An FBI official criticized Nuland in an Oct. 7, 2016 email after learning that she had asked for a briefing about a meeting that Steele had with FBI agents on Oct. 3, 2016.

“I also don’t know how its [sic] State’s business or how they think it appropriate to ask about a potential FBI source meet on such a politically charged subject,” the official wrote.

“That is sending flags up.”

Winer, the official who served as a go-between for Steele and the State Department, played an active role disseminating the dossier.

He met with the founders of Fusion GPS, the firm that hired Steele on behalf of Democrats, and also served as a source for two news stories published before the election that relied on information from Steele.

Winer also provided Steele with a dossier he had obtained by longtime Hillary Clinton associate Sidney Blumenthal which contained allegations about Trump that were similar to those in the Steele dossier. Steele provided that document to his FBI contacts.

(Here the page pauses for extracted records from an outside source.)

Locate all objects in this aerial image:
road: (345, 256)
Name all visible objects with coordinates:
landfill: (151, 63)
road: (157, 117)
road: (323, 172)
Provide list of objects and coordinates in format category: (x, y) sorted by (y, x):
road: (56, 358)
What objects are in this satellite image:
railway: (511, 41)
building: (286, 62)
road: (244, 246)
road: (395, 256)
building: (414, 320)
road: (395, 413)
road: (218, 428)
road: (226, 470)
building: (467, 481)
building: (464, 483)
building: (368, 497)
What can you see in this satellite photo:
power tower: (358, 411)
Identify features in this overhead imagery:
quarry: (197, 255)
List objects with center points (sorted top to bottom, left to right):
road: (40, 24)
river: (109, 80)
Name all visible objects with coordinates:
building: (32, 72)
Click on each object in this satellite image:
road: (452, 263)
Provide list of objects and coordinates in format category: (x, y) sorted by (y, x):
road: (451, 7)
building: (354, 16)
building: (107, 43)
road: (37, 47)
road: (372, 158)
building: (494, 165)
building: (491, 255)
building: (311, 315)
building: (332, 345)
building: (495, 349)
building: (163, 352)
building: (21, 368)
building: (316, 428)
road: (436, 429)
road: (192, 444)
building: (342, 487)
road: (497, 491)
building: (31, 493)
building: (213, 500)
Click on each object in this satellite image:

It is unclear what if anything Nuland knew of Winer’s interactions with the media or Fusion GPS.

Winer told the Senate Intelligence Committee that he “destroyed” records of his interactions with Steele at the retired spy’s request in January 2017.

Steele testified during a defamation case against him in London that either Nuland or Susan Rice, who served as national security adviser, briefed Strobe Talbott, the head of the Brookings Institution, about Steele’s work on the dossier.

Rice denied through a spokeswoman ever speaking to Talbott about the dossier. Nuland has not responded to requests for comment.

Steele provided a copy of his reports to Talbott, who served as a State Department official during the Clinton administration.

The Biden transition team did not respond to a request for comment.